**Edit difference data:**
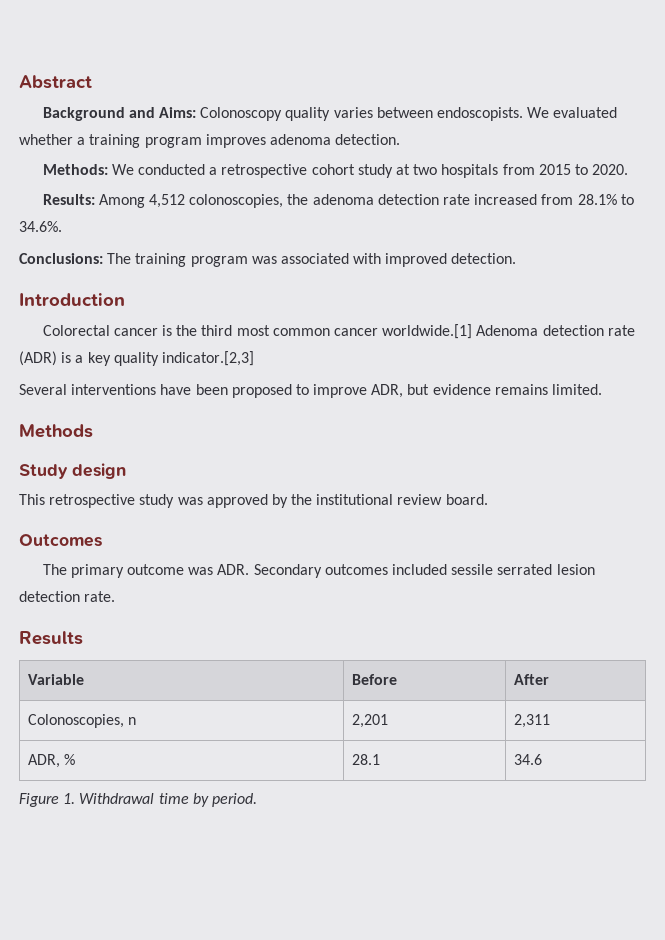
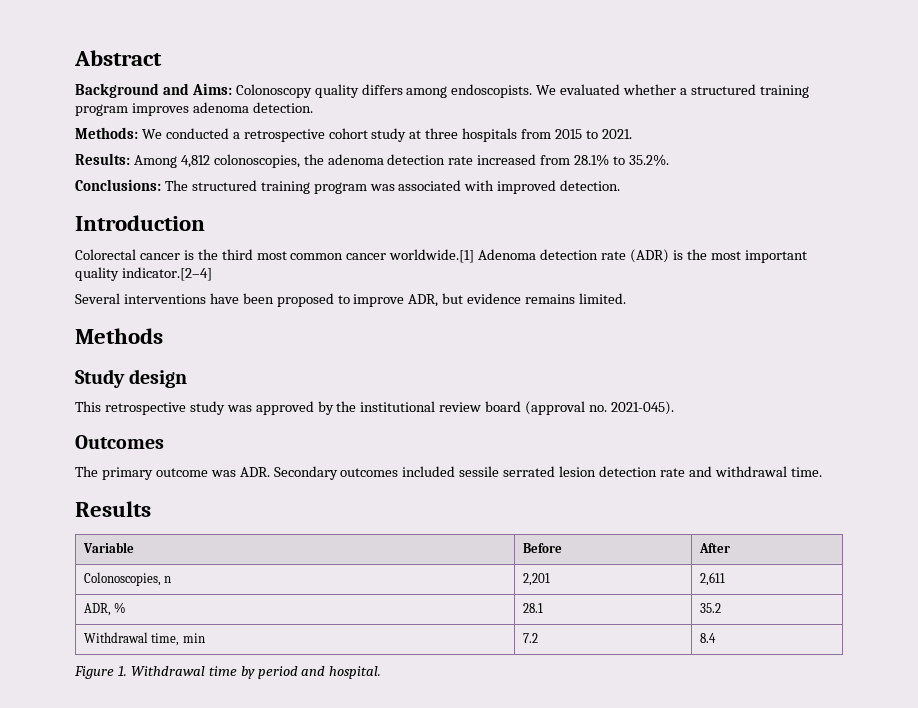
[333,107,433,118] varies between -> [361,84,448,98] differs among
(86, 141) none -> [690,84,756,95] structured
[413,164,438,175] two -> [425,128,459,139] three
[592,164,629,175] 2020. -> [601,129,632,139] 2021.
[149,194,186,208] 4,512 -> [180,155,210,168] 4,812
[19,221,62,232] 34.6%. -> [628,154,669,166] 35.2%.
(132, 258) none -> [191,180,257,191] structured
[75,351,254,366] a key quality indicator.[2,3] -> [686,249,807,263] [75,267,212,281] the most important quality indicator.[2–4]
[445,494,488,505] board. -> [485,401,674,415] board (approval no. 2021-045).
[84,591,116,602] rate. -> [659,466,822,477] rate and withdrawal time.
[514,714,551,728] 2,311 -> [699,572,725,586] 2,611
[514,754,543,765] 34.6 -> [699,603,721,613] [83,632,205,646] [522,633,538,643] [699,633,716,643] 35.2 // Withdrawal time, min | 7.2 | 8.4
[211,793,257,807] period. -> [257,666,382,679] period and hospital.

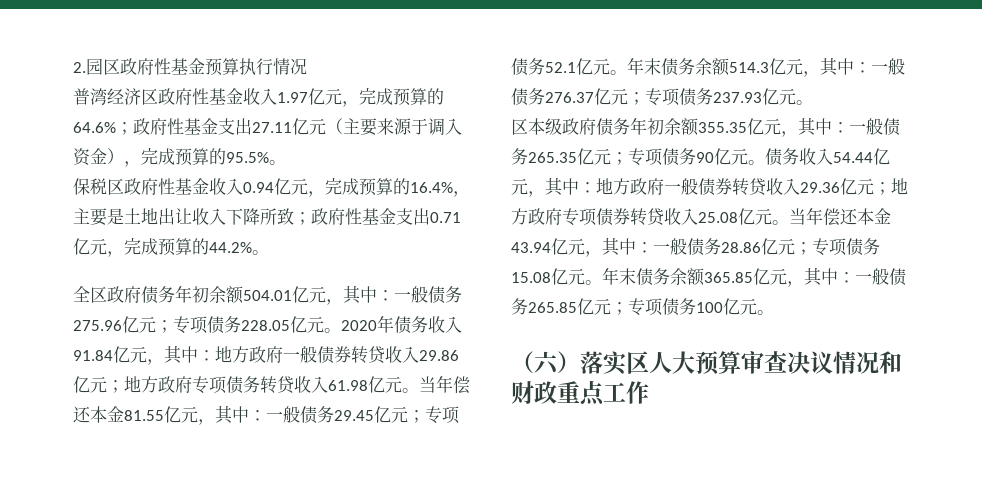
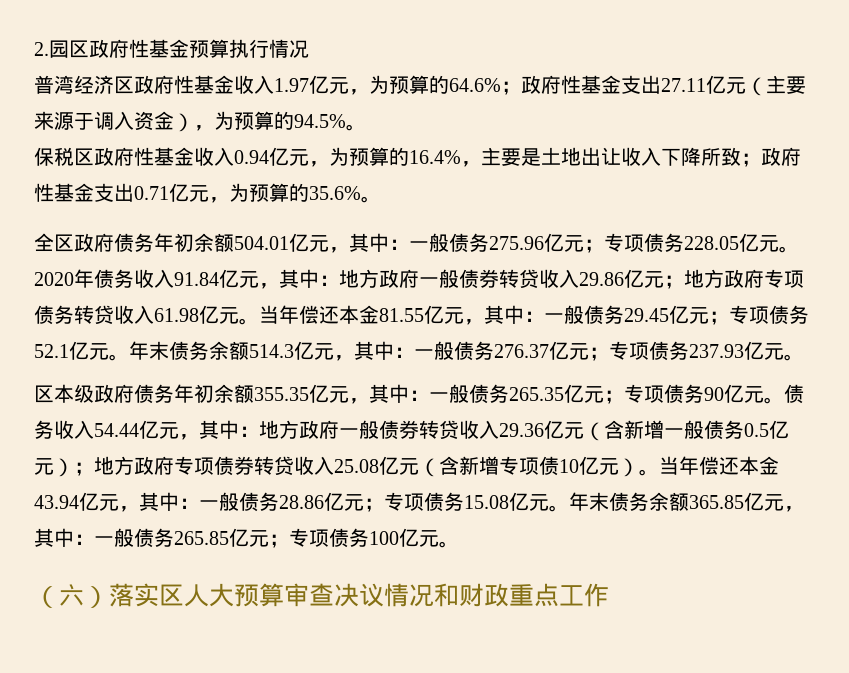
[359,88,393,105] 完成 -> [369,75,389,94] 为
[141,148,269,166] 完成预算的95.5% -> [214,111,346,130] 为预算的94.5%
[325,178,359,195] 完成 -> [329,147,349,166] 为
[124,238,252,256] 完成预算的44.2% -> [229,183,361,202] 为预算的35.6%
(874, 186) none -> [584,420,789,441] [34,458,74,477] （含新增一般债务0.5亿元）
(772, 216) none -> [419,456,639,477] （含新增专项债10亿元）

**TASK TO COMPLETE:**
Where an entry holds an image, drop the image and copy the remaining text exactly.

**SOLUTION BELOW:**
[333,107,433,118] varies between -> [361,84,448,98] differs among
(86, 141) none -> [690,84,756,95] structured
[413,164,438,175] two -> [425,128,459,139] three
[592,164,629,175] 2020. -> [601,129,632,139] 2021.
[149,194,186,208] 4,512 -> [180,155,210,168] 4,812
[19,221,62,232] 34.6%. -> [628,154,669,166] 35.2%.
(132, 258) none -> [191,180,257,191] structured
[75,351,254,366] a key quality indicator.[2,3] -> [686,249,807,263] [75,267,212,281] the most important quality indicator.[2–4]
[445,494,488,505] board. -> [485,401,674,415] board (approval no. 2021-045).
[84,591,116,602] rate. -> [659,466,822,477] rate and withdrawal time.
[514,714,551,728] 2,311 -> [699,572,725,586] 2,611
[514,754,543,765] 34.6 -> [699,603,721,613] [83,632,205,646] [522,633,538,643] [699,633,716,643] 35.2 // Withdrawal time, min | 7.2 | 8.4
[211,793,257,807] period. -> [257,666,382,679] period and hospital.

[359,88,393,105] 完成 -> [369,75,389,94] 为
[141,148,269,166] 完成预算的95.5% -> [214,111,346,130] 为预算的94.5%
[325,178,359,195] 完成 -> [329,147,349,166] 为
[124,238,252,256] 完成预算的44.2% -> [229,183,361,202] 为预算的35.6%
(874, 186) none -> [584,420,789,441] [34,458,74,477] （含新增一般债务0.5亿元）
(772, 216) none -> [419,456,639,477] （含新增专项债10亿元）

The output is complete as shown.